Monday, October 18, 2010

An Alternative To Free Will

“Free Will”, by definition, demands that we able to choose independently of all influences. It does not mean we must choose independently, only that we have the ability to do so. But if we can choose independently of influence, then what determines our choice? If you say, “our character”, or “our nature”, then what determines those? If you say, “our choices”, then you have made the age old logical error of circular reference, the same kind of logical error that kept people thinking that the world was flat for so long despite overwhelming evidence that it couldn't possibly be flat. It seemed flat, so arguments were invented (many of them circular) to explain away the evidence.
Of course, ultimately the evidence won out and now we take gravity for granted. And, we don't even bat an eye at the idea of men standing upside down some 8.000 miles below us.

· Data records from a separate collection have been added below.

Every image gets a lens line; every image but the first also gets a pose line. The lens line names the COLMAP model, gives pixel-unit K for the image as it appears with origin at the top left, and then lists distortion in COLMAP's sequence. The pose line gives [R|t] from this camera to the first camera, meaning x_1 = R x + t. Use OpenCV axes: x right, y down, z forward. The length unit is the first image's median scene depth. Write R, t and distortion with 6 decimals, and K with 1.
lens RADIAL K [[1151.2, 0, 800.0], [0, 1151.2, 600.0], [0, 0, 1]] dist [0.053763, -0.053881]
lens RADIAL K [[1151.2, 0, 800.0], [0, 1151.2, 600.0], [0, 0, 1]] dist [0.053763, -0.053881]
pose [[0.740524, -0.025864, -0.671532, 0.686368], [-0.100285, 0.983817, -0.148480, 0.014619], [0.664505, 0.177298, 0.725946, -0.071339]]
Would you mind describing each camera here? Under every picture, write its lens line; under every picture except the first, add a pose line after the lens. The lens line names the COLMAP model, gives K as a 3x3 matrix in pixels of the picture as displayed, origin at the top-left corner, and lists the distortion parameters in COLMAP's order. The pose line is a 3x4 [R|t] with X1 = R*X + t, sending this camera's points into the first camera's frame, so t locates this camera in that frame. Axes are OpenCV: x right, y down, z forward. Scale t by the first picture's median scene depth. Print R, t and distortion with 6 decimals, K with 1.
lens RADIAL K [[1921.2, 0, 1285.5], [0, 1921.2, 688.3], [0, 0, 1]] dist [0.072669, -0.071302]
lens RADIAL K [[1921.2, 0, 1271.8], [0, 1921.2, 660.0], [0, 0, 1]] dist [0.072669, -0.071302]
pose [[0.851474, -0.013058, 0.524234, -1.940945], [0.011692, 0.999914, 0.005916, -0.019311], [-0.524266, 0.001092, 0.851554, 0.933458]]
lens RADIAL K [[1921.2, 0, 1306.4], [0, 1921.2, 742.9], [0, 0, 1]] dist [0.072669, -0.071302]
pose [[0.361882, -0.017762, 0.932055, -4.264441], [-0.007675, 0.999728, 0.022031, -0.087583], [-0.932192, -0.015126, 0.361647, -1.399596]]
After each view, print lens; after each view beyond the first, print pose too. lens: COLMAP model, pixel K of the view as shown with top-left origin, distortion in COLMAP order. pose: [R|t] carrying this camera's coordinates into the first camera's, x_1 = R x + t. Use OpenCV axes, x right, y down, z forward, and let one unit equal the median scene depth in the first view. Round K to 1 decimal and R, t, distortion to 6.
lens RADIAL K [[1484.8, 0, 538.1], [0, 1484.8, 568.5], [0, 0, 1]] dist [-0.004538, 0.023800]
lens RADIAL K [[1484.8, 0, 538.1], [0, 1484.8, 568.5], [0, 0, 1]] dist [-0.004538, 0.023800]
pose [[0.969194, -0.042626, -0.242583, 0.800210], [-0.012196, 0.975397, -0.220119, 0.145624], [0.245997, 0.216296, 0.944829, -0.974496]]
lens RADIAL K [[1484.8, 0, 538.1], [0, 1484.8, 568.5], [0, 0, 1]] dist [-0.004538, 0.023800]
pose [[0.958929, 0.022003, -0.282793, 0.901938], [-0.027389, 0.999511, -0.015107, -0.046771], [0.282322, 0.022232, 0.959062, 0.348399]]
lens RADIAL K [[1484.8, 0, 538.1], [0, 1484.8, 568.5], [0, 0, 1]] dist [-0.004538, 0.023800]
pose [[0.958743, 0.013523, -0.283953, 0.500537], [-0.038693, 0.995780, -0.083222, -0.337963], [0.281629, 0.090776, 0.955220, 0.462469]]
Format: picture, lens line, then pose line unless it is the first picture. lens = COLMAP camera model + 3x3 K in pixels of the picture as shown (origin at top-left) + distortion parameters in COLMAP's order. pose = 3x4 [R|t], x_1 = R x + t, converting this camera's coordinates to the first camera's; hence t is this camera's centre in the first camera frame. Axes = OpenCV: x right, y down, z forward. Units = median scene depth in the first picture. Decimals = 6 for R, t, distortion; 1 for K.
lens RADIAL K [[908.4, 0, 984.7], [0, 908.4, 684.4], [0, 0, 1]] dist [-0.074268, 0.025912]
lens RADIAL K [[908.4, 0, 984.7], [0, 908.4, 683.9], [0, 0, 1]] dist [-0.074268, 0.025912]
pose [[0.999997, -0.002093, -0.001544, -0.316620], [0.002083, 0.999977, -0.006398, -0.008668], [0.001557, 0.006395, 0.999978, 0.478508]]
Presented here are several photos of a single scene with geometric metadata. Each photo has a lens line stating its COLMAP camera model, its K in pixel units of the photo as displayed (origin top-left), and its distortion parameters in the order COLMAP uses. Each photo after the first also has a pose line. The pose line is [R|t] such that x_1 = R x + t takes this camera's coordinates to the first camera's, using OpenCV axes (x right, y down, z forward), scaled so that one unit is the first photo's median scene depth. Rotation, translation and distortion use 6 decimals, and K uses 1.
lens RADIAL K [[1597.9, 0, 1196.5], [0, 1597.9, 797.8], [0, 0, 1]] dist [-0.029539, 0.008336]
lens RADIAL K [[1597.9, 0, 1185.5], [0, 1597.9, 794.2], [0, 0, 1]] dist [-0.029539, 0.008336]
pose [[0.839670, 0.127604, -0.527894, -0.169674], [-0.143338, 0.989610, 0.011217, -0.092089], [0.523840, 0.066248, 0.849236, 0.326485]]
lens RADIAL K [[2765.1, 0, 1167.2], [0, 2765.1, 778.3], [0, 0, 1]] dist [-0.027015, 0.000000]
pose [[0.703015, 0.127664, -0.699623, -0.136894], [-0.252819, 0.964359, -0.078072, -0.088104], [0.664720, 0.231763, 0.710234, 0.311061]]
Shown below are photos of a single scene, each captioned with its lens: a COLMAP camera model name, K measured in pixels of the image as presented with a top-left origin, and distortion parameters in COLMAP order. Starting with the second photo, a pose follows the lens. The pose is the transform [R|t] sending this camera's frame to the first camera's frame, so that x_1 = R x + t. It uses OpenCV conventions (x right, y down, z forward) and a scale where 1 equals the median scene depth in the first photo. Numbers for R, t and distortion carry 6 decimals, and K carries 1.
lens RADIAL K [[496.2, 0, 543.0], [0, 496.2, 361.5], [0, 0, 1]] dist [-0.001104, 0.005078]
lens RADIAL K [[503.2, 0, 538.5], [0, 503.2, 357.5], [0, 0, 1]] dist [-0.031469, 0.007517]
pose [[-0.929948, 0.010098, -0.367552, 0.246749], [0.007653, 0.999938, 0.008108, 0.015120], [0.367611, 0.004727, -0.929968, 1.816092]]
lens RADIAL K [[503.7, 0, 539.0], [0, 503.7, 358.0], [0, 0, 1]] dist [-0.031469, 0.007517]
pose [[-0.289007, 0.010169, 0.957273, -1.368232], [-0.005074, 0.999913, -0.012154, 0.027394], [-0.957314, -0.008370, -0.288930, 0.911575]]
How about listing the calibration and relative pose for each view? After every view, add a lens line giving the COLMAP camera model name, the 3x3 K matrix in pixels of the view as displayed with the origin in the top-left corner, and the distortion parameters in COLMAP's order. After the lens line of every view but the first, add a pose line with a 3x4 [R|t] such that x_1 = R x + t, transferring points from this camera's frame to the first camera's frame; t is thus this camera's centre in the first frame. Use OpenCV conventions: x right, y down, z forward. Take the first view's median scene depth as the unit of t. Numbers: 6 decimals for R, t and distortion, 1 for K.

Someday too, we will not question the concept of dependent choice. “Free will” will seem as silly as the idea of a flat earth. But before that day comes we are going to have to collectively let go of certain absolutes that keep us from grasping beyond what our minds can directly perceive. Just as we let go of the concepts of “absolute up” and “absolute down”, we will need to learn that there is no “absolute right” or “absolute wrong”. Once we accept this then the idea of dependent choice will seem obvious.
And, if you think that our “character”, which ultimately determines our choices, is itself determined by nature, or “God”, or “the Universe”, then you have already admitted that we have no free will.
Because if our choices are determined by our character, and our character is determined by something other than ourselves, then our choices are not free, they are determined by whoever (or whatever) determined our character. And that is what “dependent choice” is all about.
Dependent choice does not imply pre-destiny. In fact, the concept of dependent choice has nothing to say about our “destiny” at all. Whether or not our choices are predetermined becomes a mute question when the idea of dependent choice is fully explored and understood. It is like asking, “what holds the earth up?”, after gravity is understood. The question itself no longer makes any sense, since gravity allows for a whole new way of looking at “up” and “down”.
And so, dependent choice provides a whole new way of looking at “right” and “wrong”. Suddenly, anyone claiming to be “the most right” about their view of the universe is exposed as a fraud. They will appear as foolish to us as a man who climbs a mountain in order to be “the closest to heaven”. Most religions of the world will become empty shells of impossible “righteousness”. Ironically, most religions of the world were based on the teachings of men who seemed to understand that there is no absolute rights or wrongs. When you re-read the teachings of Jesus, for example, in the light of dependent choice, suddenly what he is saying makes real sense, and no longer requires faith in imagined ideas, like absolute rightness (a.k.a. “righteousness”) and absolute wrongness (a.k.a. “evil”). The “miracles” that Christ performed are seen as very good metaphores for concepts that dependent choice supports.
Just for example, Jesus healed many “lepers”. Leprosy is a “skin disease” that eats the external flesh of the body while leaving the internal organs intact. Because of the way lepers were outcast and blamed for their own disease, leprosy is an excellent metaphor for how “sin” (i.e. deception) will eat away at the external “skin” of a person's “character” while leaving the internal “organs” of a person's “character” intact. Such a person's behavior (external skin) becomes more and more hideous as the disease progresses, and society soon casts them out (e.g. sends them to prison) and blames them for their sickness (behavior).
But dependent choice tells us that these “lepers” do have a disease, and, just as Jesus tried to teach us, it can be cured. Not miraculously in the “magical” sense of miracles that religion has imagined. But, in the very real “miraculous” sense of the mysterious force of “devine (unconditional) love”. Just as gravity (a miraculous and mysterious force itself) allows men to orbit the earth, seeming to set them free from the very gravity that holds them there, so devine love will some day set men free from “leprosy” (i.e. deception based behavior). Some day we truly will perform “miracles” even greater than those performed by Christ (as Christ himself promised we would). But, they will not be “magic” or “supernatural”. They will be achieved by mere understanding.
Faith in understanding is devine love. It is what Jesus and St. Paul really means by “righteousness”. Fear and ignorance is the cause of all suffering (i.e. deception based experience). It is what Jesus and St. Paul really meant by “evil”.